Tuesday, February 25, 2014

The goal of knowledge management - one-liner wordcloud

I asked on LinkedIn in a KM specialist group to define in a one-liner what the goal of KM should be.... to play around a little, I put the result (first 18 answers) in a word cloud.
This is the result - follow us on Twitter: @GeertSWillems - www.whiteravensconsulting.com

Monday, February 17, 2014

Learning skill independent knowledge management strategies

www.whiteravensconsulting.com - Twitter: GeertSWillems
-----
It's about a year ago that a remark during a KM training came "OK - waw, you really introduced us in knowledge techniques and how to approach this strategically, but you didn't tell anything (yet) on learning techniques". A few moments later the same person shared that indeed her - hospital - colleagues learned in different ways. 
And today I had a conversation on representing a framework. During the discussion it became clear that - in contradiction to the audio-visual person I am, the other person clearly had another way of absorbing knowledge. In a very constructive way - realising that her colleague structured and absorbed information in another way.
The same discussions over and over again when structuring document management systems: do we use metadata or a directory tree to structure everyhting? And as a result faulty implementations occur because either one of the two directions are taken. Unfortunately technology is not (yet) evolved to a point where metadata is generated and searched and structured automatically, although some really good efforts have been made on this point.

So what is the solution?
It's staring us in the face,

because, in fact there are no options.

There is no choice.


When you want to have a great knowledge and learning flow - wether it is internally or even towards customers - you need to create a solution strategy where all forms of learning are provided.
Fortunately training techniques have evolved so far that for a minimal add-on in cost and effort, compared with developping material that can be used by one type of person, can be used by every type of person.

Unfortunately, 
although this insight is so clear,
it has been made troubled by solution providers only supporting one or two learning techniques.

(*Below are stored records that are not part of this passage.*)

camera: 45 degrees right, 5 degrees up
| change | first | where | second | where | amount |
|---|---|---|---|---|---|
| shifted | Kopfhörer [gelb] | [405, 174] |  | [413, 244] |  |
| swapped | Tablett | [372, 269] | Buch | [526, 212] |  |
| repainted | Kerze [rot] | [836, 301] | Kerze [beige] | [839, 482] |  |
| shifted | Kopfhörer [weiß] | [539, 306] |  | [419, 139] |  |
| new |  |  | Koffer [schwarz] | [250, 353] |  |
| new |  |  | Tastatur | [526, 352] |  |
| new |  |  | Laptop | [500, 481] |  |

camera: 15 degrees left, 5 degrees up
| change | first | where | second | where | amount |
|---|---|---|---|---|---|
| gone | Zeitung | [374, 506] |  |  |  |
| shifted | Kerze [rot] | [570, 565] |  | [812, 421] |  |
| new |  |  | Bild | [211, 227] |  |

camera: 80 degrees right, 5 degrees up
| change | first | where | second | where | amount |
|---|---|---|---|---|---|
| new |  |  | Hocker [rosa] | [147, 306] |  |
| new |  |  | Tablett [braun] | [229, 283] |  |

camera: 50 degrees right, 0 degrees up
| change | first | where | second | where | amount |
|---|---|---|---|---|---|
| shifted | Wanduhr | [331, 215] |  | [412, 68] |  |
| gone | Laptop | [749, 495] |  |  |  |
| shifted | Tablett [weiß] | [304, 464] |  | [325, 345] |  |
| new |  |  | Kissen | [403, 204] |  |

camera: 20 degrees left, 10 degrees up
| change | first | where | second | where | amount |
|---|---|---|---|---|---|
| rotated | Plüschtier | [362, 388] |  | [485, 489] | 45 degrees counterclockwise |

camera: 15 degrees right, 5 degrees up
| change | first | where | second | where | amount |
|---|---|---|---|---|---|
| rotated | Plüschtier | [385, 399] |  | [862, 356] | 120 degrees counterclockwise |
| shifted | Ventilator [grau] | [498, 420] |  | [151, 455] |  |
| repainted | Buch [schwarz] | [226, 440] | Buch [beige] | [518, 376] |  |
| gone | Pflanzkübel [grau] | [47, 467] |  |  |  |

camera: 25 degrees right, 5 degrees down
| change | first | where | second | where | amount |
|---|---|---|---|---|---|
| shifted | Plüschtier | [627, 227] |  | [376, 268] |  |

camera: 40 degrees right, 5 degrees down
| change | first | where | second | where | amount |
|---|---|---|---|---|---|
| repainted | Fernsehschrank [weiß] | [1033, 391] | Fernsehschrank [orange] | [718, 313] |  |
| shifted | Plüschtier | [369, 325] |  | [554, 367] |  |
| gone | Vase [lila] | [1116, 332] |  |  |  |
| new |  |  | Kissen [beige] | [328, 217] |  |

Wednesday, February 5, 2014

Strategic knowledge management - the value of your pieces of chess

www.whiteravensconsulting.com - Twitter: GeertSWillems
----
Today I visited a CEO of a world famous company, leading in their field.
Doesn't happen to me often that I'm nervous - well I was today. These persons have the tendency to ask all kinds of strange questions and not sharing any information unless they are sure they know who they are dealing with. They tend to surprise me.
So I was surprised, because this very relaxed, open, unstressed, likeable CEO asked very logical questions. And sometimes those are the hardest when you are really in depth in your area of expertise (...I should write another time on that).

But an intresting topic was raised:
I try to avoid slides, but this time I used some of them. And on one of those slides more than 160 used techniques popped up. One by one. For 80 seconds, a new topic every half a second: "document management system", "CoP", "Knowledge Café", "Capturing meeting".

And this CEO surprised me really reading what was appearing saying "yes, we have this, we use that, yes, virtual teams too,..."




But the question was not "Do you know or use these tools and techniques".
The question is: do you use the right tools the right way in a coordinated way to grow in knowledge maturity?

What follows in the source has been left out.